Texas Education Agency

Ex-El Paso School Chief to be Freed from Prison

The former El Paso School District superintendent sentenced to 42 months in prison for his role as mastermind of a test cheating scandal has moved to a halfway house as the end of his prison term approaches.

El Paso Times reports Friday that Lorenzo Garcia received a sentence reduction for completing a Bureau of Prisons drug rehabilitation program while incarcerated and is set to be released in November. The end of his term was originally October 2015.

Garcia was moved from the Lewisburg penitentiary, a high-security federal prison located about 170 miles north of Philadelphia, to a halfway house Thursday. It isn't clear exactly where it is located, but it could be Arkansas, Louisiana, Oklahoma or Texas.

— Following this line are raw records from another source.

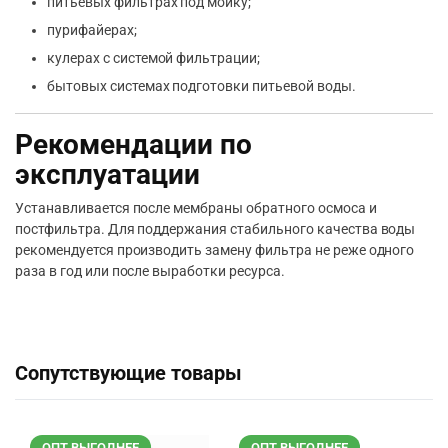
питьевых фильтрах под мойку;
пурифайерах;
кулерах с системой фильтрации;
бытовых системах подготовки питьевой воды.
Рекомендации по
эксплуатации
Устанавливается после мембраны обратного осмоса и
постфильтра. Для поддержания стабильного качества воды
рекомендуется производить замену фильтра не реже одного
раза в год или после выработки ресурса.
Сопутствующие товары
ОПТ ВЫГОДНЕЕ
ОПТ ВЫГОДНЕЕ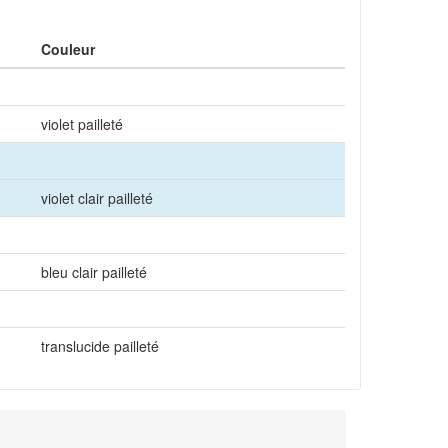
Couleur
violet pailleté
violet clair pailleté
bleu clair pailleté
translucide pailleté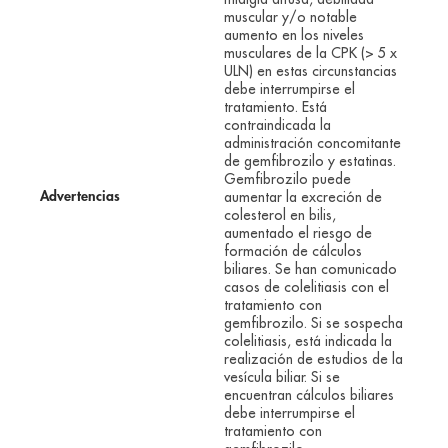
muscular y/o notable
aumento en los niveles
musculares de la CPK (> 5 x
ULN) en estas circunstancias
debe interrumpirse el
tratamiento. Está
contraindicada la
administración concomitante
de gemfibrozilo y estatinas.
Gemfibrozilo puede
aumentar la excreción de
Advertencias
colesterol en bilis,
aumentado el riesgo de
formación de cálculos
biliares. Se han comunicado
casos de colelitiasis con el
tratamiento con
gemfibrozilo. Si se sospecha
colelitiasis, está indicada la
realización de estudios de la
vesícula biliar. Si se
encuentran cálculos biliares
debe interrumpirse el
tratamiento con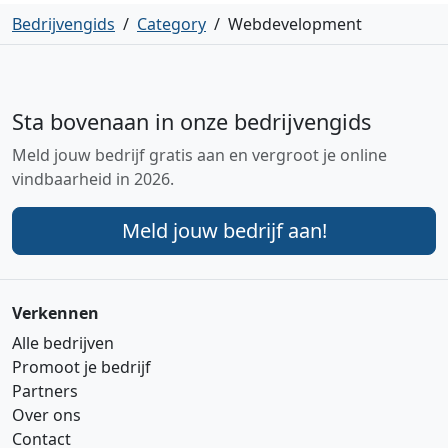
Bedrijvengids
/
Category
/
Webdevelopment
Sta bovenaan in onze bedrijvengids
Meld jouw bedrijf gratis aan en vergroot je online
vindbaarheid in 2026.
Meld jouw bedrijf aan!
Verkennen
Alle bedrijven
Promoot je bedrijf
Partners
Over ons
Contact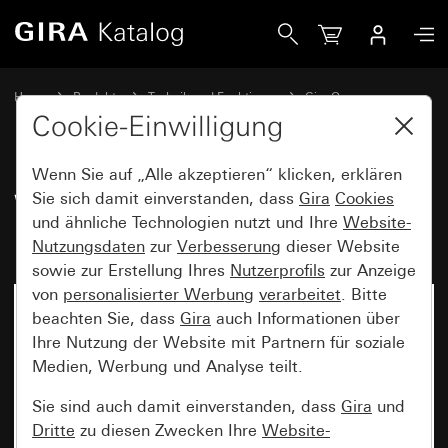
Gira Wippe 2fach unbedruckt mit Kontrollfenster System 5
Home
Produkte
Technik und Funktionen
Gira One
Bediengeräte
Cookie-Einwilligung
Wenn Sie auf „Alle akzeptieren“ klicken, erklären
Wippe 2fach unbedruckt mit
Sie sich damit einverstanden, dass
Gira
Cookies
und ähnliche Technologien nutzt und Ihre
Website-
Kontrollfenster System 55
Nutzungsdaten
zur
Verbesserung
dieser Website
sowie zur Erstellung Ihres
Nutzerprofils
zur Anzeige
von
personalisierter Werbung
verarbeitet
. Bitte
beachten Sie, dass
Gira
auch Informationen über
Ihre Nutzung der Website mit Partnern für soziale
Medien, Werbung und Analyse teilt.
Sie sind auch damit einverstanden, dass
Gira
und
Dritte
zu diesen Zwecken Ihre
Website-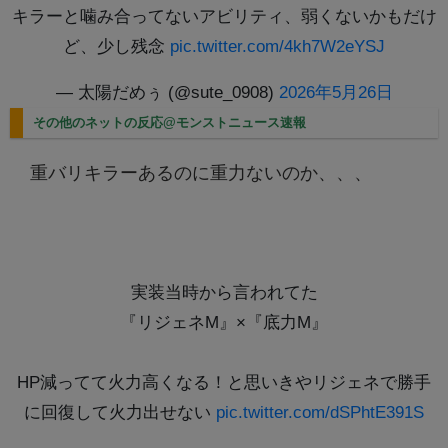
キラーと噛み合ってないアビリティ、弱くないかもだけ
ど、少し残念
pic.twitter.com/4kh7W2eYSJ
— 太陽だめぅ (@sute_0908)
2026年5月26日
その他のネットの反応@モンストニュース速報
重バリキラーあるのに重力ないのか、、、
実装当時から言われてた
『リジェネM』×『底力M』
HP減ってて火力高くなる！と思いきやリジェネで勝手
に回復して火力出せない
pic.twitter.com/dSPhtE391S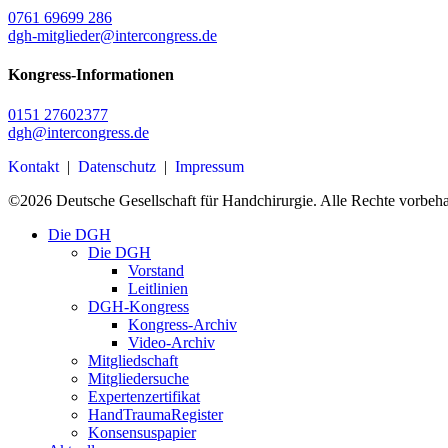
0761 69699 286
dgh-mitglieder@intercongress.de
Kongress-Informationen
0151 27602377
dgh@intercongress.de
Kontakt
|
Datenschutz
|
Impressum
©
2026
Deutsche Gesellschaft für Handchirurgie. Alle Rechte vorbeha
Close
Die DGH
Menu
Die DGH
Vorstand
Leitlinien
DGH-Kongress
Kongress-Archiv
Video-Archiv
Mitgliedschaft
Mitgliedersuche
Expertenzertifikat
HandTraumaRegister
Konsensuspapier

At the sentencing in October 2012, U.S. District Judge David Briones ordered Garcia to take part in a drug rehabilitation program and said that the defendant could not benefit from the sentence reduction due to the seriousness of his offenses. But while incarcerated, Garcia took part in a Bureau of Prisons drug program and had his sentence reduced because BOP officials said he did not fit the profile of violent offenders.

Garcia was hired in 2006 and served as superintendent until his arrest in 2012.

Garcia organized a cheating scheme in which underperforming students would be dropped or forced to drop out in order to bring the district's high-stakes tests up and secure bonuses for him and his accomplices. Garcia personally received at least $56,000 in bonuses.

In 2012, he pleaded guilty to two counts of conspiracy to commit mail fraud in the test rigging and to steering a $450,000 no-bid contract for school materials to a mistress.

The Texas Education Agency put the district on probation, installed a board of managers and replaced the superintendent.